PDA

View Full Version : [all variants] [SOLVED] Why is cat /dev/urandom > /dev/sda faster then dd?


ItsJweed
December 14th, 2008, 05:36 PM
I'm in the process of erasing all of the data on my hard drive after which I am going to be reinstalling Ubuntu on a LVM encrypted volume. In the process, I'm overwriting the entire hard drive with pseudo-random data several times to ensure that nothing is recoverable from before.

I noticed that using

cat /dev/urandom > /dev/sda

is much faster then

dd if=/dev/urandom of=/dev/sda

I even wrote a small script to test this on a 1 GB partition, the output of which is shown below.

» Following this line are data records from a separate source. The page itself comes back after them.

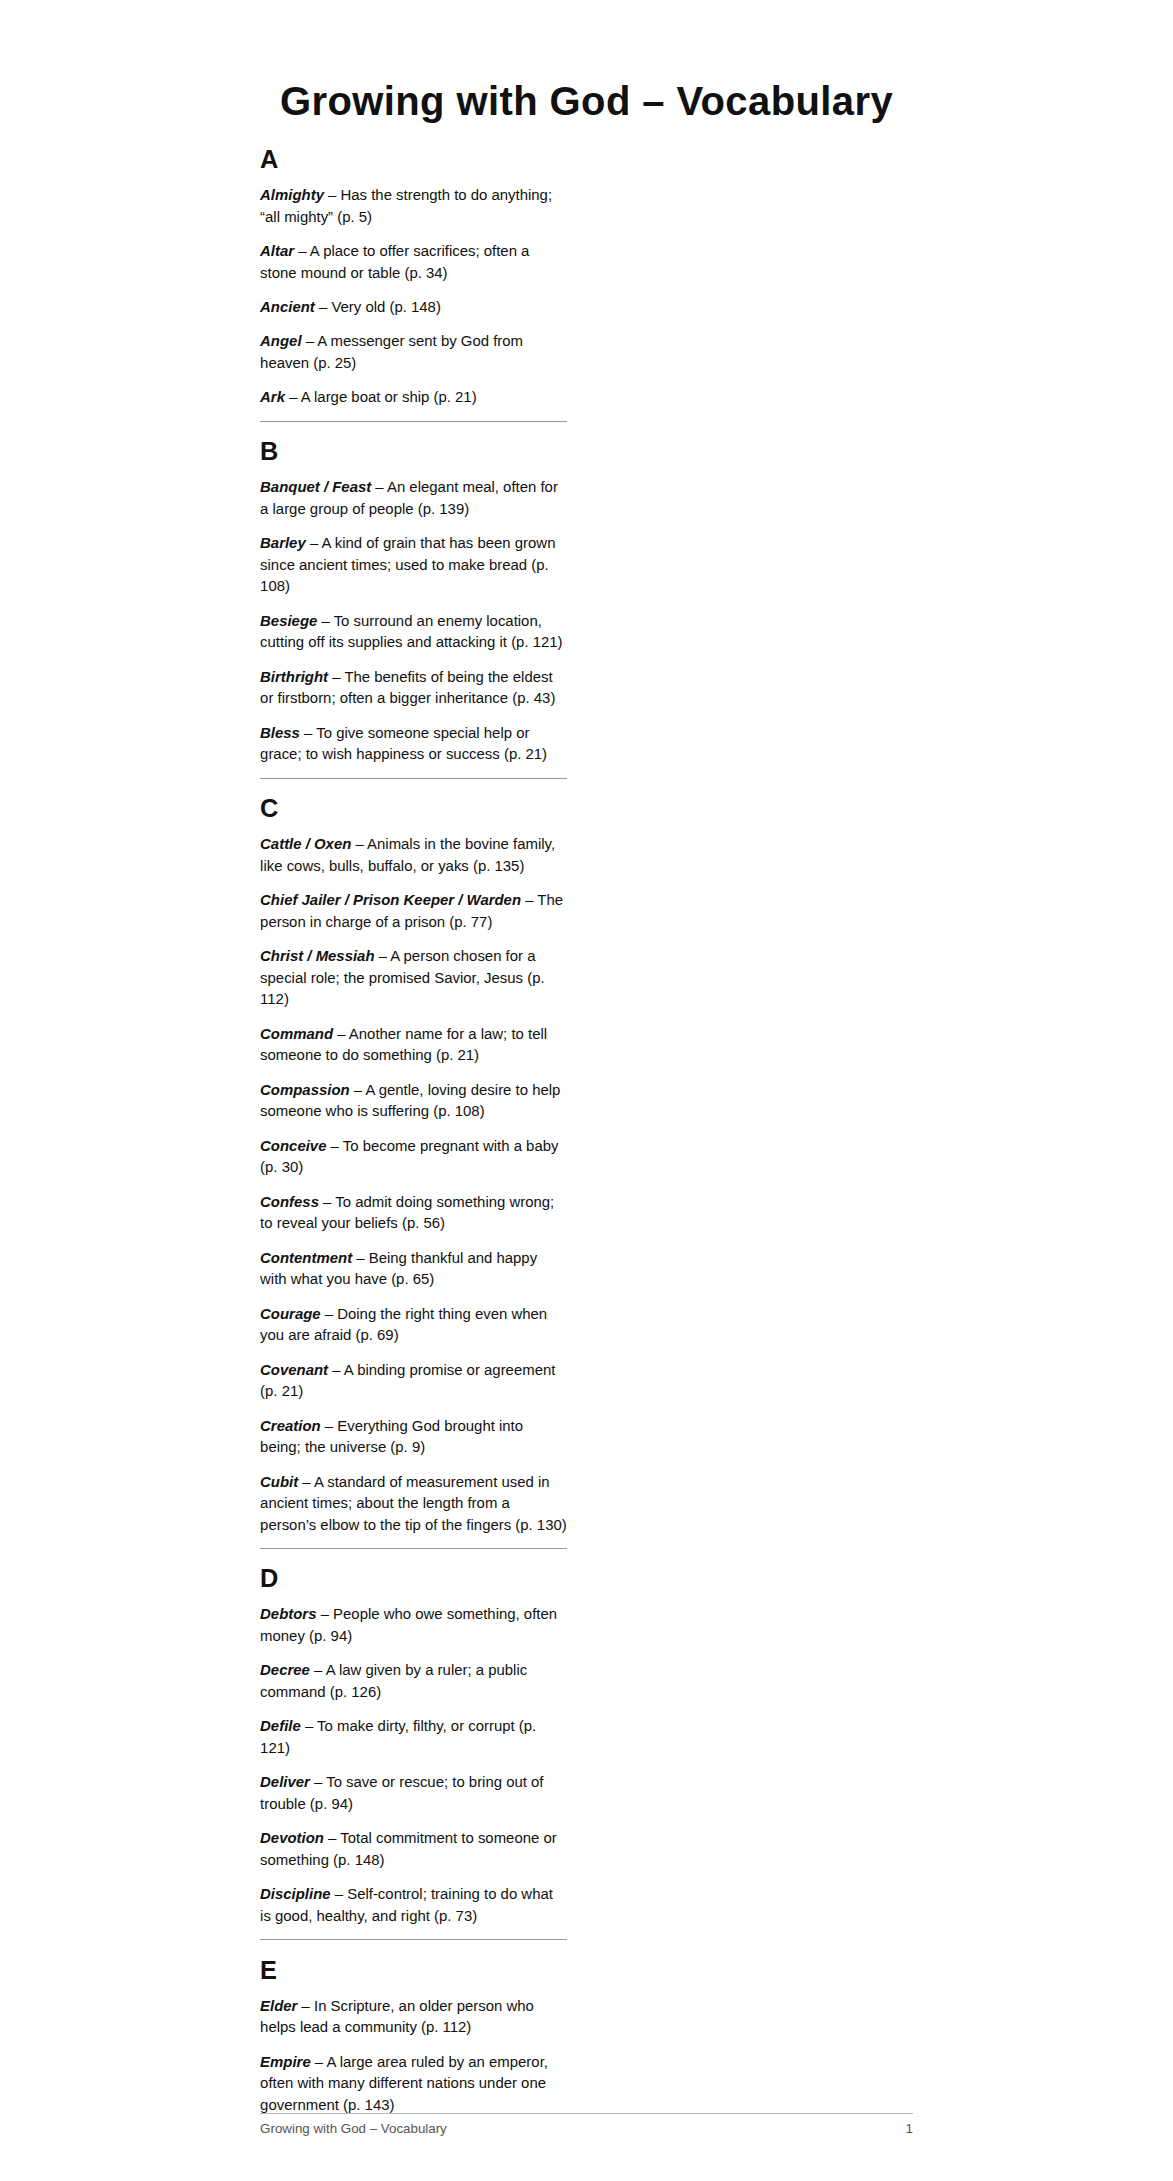Growing with God – Vocabulary
A
Almighty – Has the strength to do anything; “all mighty” (p. 5)
Altar – A place to offer sacrifices; often a stone mound or table (p. 34)
Ancient – Very old (p. 148)
Angel – A messenger sent by God from heaven (p. 25)
Ark – A large boat or ship (p. 21)
B
Banquet / Feast – An elegant meal, often for a large group of people (p. 139)
Barley – A kind of grain that has been grown since ancient times; used to make bread (p. 108)
Besiege – To surround an enemy location, cutting off its supplies and attacking it (p. 121)
Birthright – The benefits of being the eldest or firstborn; often a bigger inheritance (p. 43)
Bless – To give someone special help or grace; to wish happiness or success (p. 21)
C
Cattle / Oxen – Animals in the bovine family, like cows, bulls, buffalo, or yaks (p. 135)
Chief Jailer / Prison Keeper / Warden – The person in charge of a prison (p. 77)
Christ / Messiah – A person chosen for a special role; the promised Savior, Jesus (p. 112)
Command – Another name for a law; to tell someone to do something (p. 21)
Compassion – A gentle, loving desire to help someone who is suffering (p. 108)
Conceive – To become pregnant with a baby (p. 30)
Confess – To admit doing something wrong; to reveal your beliefs (p. 56)
Contentment – Being thankful and happy with what you have (p. 65)
Courage – Doing the right thing even when you are afraid (p. 69)
Covenant – A binding promise or agreement (p. 21)
Creation – Everything God brought into being; the universe (p. 9)
Cubit – A standard of measurement used in ancient times; about the length from a person’s elbow to the tip of the fingers (p. 130)
D
Debtors – People who owe something, often money (p. 94)
Decree – A law given by a ruler; a public command (p. 126)
Defile – To make dirty, filthy, or corrupt (p. 121)
Deliver – To save or rescue; to bring out of trouble (p. 94)
Devotion – Total commitment to someone or something (p. 148)
Discipline – Self-control; training to do what is good, healthy, and right (p. 73)
E
Elder – In Scripture, an older person who helps lead a community (p. 112)
Empire – A large area ruled by an emperor, often with many different nations under one government (p. 143)
Growing with God – Vocabulary 1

Starting cat erase at Sun Dec 14 15:15:07 NST 2008
cat: write error: No space left on device
Finished at Sun Dec 14 15:18:34 NST 2008

Starting dd erase at Sun Dec 14 15:18:34 NST 2008
dd: writing to `/dev/sda1': No space left on device
2104453+0 records in
2104452+0 records out
1077479424 bytes (1.1 GB) copied, 538.686 s, 2.0 MB/s
Finished at Sun Dec 14 15:27:33 NST 2008


It's easy to see that using cat is ~ 3x faster. What is the deal with that? I though the bottleneck here was /dev/urandom. Does using cat to do this introduce other bits that aren't random?

lswb
December 14th, 2008, 06:34 PM
dd has some options to use different record or block sizes when copying. Most likely cat uses a default size much larger than dd. If you check the man page for dd and specify a very large block size, (something in the megabytes range) it will probably equal or surpass cat in speed.

ItsJweed
December 14th, 2008, 06:49 PM
dd has some options to use different record or block sizes when copying. Most likely cat uses a default size much larger than dd. If you check the man page for dd and specify a very large block size, (something in the megabytes range) it will probably equal or surpass cat in speed.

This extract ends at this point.